=== Section Start ===

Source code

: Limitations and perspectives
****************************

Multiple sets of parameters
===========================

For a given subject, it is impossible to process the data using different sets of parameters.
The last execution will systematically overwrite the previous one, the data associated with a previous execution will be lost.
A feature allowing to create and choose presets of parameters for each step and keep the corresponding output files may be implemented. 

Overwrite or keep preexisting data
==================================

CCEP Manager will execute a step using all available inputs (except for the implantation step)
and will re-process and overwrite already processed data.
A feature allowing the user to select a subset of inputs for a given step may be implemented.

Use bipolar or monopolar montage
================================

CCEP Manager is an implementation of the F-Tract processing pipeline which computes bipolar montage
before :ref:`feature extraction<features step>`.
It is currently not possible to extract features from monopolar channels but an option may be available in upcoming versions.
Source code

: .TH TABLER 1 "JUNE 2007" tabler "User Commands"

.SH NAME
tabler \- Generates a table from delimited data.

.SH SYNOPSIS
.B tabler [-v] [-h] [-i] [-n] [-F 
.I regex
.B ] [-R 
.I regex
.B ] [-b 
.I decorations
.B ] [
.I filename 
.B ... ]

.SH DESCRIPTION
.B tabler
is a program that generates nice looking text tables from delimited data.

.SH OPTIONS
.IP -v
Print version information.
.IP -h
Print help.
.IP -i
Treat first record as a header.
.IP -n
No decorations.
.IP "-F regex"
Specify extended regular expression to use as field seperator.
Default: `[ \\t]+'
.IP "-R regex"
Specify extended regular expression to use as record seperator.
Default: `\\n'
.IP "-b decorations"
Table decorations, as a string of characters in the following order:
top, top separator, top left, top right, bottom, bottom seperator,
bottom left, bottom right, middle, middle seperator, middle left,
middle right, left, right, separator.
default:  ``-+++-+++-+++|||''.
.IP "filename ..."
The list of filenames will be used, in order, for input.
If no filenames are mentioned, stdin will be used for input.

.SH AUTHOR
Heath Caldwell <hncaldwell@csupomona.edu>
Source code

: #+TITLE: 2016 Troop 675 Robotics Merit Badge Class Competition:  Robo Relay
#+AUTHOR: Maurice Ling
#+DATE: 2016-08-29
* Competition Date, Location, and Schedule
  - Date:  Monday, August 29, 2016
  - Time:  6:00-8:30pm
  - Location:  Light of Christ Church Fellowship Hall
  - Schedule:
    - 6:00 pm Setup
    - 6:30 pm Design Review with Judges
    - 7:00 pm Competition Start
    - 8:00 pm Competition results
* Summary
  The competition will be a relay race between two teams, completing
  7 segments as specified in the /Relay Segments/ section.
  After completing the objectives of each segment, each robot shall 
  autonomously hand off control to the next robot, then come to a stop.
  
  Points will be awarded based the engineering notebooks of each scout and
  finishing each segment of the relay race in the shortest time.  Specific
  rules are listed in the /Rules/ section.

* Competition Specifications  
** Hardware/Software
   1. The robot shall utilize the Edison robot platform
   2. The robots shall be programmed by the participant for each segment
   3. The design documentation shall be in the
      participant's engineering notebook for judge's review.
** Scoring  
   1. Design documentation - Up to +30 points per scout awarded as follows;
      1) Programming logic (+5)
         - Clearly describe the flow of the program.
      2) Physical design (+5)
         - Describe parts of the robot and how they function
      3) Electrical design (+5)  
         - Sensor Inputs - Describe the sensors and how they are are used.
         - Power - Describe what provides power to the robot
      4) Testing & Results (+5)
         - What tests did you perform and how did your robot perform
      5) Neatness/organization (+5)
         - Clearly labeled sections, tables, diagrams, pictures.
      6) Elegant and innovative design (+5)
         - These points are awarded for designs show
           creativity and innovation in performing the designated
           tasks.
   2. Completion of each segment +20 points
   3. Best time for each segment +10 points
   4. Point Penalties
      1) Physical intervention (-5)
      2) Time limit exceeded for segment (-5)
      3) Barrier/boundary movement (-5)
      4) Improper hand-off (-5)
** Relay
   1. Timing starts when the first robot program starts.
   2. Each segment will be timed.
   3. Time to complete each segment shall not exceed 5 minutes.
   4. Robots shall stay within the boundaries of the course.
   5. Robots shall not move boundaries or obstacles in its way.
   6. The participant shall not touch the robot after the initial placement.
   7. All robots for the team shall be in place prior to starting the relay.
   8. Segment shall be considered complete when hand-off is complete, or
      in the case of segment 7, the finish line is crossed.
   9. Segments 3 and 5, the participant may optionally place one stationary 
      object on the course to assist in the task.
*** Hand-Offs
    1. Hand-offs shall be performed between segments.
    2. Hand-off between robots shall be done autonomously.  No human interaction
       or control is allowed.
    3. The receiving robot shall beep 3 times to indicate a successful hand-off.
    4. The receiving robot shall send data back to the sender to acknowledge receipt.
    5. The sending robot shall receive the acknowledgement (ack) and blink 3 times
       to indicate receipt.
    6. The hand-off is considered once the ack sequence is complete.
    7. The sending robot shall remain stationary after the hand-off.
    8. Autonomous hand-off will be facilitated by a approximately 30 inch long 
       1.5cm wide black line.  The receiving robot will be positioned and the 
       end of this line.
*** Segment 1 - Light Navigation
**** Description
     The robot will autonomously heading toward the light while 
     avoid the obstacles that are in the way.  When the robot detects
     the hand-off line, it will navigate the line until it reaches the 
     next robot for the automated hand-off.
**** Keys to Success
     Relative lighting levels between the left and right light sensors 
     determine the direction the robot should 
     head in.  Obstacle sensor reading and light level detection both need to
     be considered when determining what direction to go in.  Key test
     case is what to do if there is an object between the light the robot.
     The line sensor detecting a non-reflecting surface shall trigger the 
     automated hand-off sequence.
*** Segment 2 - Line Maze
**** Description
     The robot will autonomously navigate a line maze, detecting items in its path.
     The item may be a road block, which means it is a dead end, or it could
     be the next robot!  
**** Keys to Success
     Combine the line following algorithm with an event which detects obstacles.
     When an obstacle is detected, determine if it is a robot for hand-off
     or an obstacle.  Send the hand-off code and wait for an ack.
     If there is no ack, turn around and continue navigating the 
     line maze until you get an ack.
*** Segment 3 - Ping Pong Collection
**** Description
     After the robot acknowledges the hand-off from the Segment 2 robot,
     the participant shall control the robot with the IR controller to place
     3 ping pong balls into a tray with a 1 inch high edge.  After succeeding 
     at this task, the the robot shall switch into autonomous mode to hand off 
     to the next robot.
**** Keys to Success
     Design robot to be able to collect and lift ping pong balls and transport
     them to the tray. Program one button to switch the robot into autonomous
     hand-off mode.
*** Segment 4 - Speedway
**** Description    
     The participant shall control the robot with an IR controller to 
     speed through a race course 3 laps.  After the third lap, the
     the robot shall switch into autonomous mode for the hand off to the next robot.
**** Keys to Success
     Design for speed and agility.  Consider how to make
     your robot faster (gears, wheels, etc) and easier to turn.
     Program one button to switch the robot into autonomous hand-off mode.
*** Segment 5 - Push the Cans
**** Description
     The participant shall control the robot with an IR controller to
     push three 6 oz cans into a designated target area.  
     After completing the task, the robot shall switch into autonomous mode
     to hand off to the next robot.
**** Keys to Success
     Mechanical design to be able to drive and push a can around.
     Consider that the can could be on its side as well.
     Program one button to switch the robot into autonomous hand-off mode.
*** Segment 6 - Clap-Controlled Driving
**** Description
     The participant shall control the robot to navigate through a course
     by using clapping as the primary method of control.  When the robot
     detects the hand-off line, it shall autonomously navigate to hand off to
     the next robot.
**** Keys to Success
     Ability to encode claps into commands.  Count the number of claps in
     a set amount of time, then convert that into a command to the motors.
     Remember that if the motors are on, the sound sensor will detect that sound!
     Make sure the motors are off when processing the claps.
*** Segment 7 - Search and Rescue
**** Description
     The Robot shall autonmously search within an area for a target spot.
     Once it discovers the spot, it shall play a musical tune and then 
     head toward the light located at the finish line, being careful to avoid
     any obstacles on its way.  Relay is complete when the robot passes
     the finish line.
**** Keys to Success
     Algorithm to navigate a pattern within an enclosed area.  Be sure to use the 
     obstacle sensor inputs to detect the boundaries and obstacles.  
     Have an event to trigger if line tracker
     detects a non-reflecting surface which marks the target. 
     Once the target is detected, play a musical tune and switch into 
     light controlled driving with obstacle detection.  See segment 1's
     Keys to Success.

=== Section End ===

**Aim of the exercise:**
Using the entries above, extract exactly the span from the line with "5. Robots shall" to the line with "6. The hand-off", both lines included; leave out everything else.

**Answer for the task:**
   5. Robots shall not move boundaries or obstacles in its way.
   6. The participant shall not touch the robot after the initial placement.
   7. All robots for the team shall be in place prior to starting the relay.
   8. Segment shall be considered complete when hand-off is complete, or
      in the case of segment 7, the finish line is crossed.
   9. Segments 3 and 5, the participant may optionally place one stationary 
      object on the course to assist in the task.
*** Hand-Offs
    1. Hand-offs shall be performed between segments.
    2. Hand-off between robots shall be done autonomously.  No human interaction
       or control is allowed.
    3. The receiving robot shall beep 3 times to indicate a successful hand-off.
    4. The receiving robot shall send data back to the sender to acknowledge receipt.
    5. The sending robot shall receive the acknowledgement (ack) and blink 3 times
       to indicate receipt.
    6. The hand-off is considered once the ack sequence is complete.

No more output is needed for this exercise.